Ihr restliches Leben verbringt Freinberger wieder in Grieskirchen. Zuerst ist sie mit Hans Linke, später mit Karl Rotter verheiratet. Sie hat eine Tochter. Sie arbeitet wieder als Schneiderin. Zu ihrer Kundschaft zählen vielfach ehemalige Nationalsozialisten und Nationalsozialistinnen.

 

1989 verstirbt Margaretha Freinberger im Alter von 70 Jahren.

Zum Weiterdenken ...

Nach dem „Anschluss“ Österreichs an Deutschland tritt die 19-jährige Margaretha dem BDM (Bund deutscher Mädel) bei.
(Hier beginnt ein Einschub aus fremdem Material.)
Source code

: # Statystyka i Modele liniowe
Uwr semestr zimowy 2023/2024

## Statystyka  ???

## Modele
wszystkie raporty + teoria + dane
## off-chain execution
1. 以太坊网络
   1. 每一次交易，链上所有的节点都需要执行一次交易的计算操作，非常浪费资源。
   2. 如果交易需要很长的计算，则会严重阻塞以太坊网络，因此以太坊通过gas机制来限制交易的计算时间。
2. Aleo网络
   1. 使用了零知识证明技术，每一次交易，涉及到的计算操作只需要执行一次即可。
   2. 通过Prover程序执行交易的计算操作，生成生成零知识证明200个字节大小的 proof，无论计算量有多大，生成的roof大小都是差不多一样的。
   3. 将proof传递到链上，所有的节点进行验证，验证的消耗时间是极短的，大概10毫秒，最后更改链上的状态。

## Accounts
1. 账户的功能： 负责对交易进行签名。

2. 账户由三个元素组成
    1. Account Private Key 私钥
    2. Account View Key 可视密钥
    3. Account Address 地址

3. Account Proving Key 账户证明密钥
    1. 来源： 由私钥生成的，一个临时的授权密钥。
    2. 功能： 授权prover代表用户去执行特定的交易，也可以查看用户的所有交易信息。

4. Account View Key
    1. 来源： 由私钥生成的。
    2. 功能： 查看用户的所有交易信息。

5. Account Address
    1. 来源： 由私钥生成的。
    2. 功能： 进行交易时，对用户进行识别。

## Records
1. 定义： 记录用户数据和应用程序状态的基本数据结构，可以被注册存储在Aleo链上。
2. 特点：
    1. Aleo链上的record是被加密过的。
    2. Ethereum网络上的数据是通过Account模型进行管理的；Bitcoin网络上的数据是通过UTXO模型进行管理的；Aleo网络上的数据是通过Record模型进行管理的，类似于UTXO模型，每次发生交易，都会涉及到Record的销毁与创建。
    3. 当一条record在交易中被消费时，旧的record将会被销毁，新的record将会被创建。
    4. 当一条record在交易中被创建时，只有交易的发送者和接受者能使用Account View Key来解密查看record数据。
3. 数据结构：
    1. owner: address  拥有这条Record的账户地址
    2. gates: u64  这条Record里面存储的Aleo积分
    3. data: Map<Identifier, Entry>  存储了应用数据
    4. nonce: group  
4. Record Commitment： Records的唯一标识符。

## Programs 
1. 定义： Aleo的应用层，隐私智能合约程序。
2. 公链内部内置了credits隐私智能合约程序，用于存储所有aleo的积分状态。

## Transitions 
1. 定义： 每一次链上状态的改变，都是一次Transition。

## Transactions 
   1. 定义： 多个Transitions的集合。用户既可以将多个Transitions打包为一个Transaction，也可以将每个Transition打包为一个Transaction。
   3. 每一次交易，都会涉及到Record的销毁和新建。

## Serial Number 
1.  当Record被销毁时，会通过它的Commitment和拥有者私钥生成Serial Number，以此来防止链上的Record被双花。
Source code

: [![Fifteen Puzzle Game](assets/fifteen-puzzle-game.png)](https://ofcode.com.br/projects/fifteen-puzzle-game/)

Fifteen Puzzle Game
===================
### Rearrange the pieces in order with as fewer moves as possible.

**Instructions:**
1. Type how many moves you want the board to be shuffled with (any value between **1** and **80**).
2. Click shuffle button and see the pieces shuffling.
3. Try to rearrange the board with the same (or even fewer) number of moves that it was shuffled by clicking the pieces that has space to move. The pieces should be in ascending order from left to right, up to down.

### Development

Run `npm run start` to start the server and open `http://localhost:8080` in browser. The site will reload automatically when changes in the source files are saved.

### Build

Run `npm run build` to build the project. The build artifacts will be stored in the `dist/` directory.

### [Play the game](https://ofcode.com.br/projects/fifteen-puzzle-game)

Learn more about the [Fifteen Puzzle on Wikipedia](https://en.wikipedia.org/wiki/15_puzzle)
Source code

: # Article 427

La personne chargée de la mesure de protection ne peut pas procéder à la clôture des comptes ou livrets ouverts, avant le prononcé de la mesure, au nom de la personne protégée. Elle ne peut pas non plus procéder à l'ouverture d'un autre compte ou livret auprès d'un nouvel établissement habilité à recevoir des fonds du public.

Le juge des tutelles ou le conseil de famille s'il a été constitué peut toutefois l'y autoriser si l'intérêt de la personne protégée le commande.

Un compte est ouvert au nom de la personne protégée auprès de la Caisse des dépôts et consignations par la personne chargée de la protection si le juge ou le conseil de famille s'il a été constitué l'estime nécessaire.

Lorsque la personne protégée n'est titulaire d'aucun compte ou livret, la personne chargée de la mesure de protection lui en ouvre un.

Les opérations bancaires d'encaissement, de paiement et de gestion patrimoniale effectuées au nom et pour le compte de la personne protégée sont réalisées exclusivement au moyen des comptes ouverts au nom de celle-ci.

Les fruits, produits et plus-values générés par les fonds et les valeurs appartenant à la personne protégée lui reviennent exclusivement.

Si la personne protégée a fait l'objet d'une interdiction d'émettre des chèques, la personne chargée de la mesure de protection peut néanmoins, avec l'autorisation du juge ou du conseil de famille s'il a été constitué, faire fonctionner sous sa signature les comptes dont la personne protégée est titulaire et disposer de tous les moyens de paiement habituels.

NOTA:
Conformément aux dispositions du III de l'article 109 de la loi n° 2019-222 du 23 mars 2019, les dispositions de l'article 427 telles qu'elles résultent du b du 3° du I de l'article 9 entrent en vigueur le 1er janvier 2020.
Warum, glaubst du, tut sie das?

 

Margaretha Freinberger macht im Frauen-KZ Ravensbrück eine Ausbildung zur KZ-Aufseherin. Stelle dir vor, dass sie nach der Rückkehr Freundinnen von der Ausbildung und von der Ausrüstung berichtet, die sie und ihre Kolleginnen für den Wachdienst im KZ erhalten haben. Was könnte sie erzählen?

 

Margaretha Freinberger wird Oberaufseherin im Frauen-KZ Lenzing. Das ist ein Außenlager des KZ Mauthausen. Dort müssen vor allem junge Jüdinnen aus Ungarn Zwangsarbeit leisten. Wie sind ihre Arbeitsbedingungen in diesem Lager?

 

In der KZ-Gedenkstätte Mauthausen gibt es viele Denkmäler und Gedenktafeln. Welche erinnern an die im KZ inhaftierten Frauen?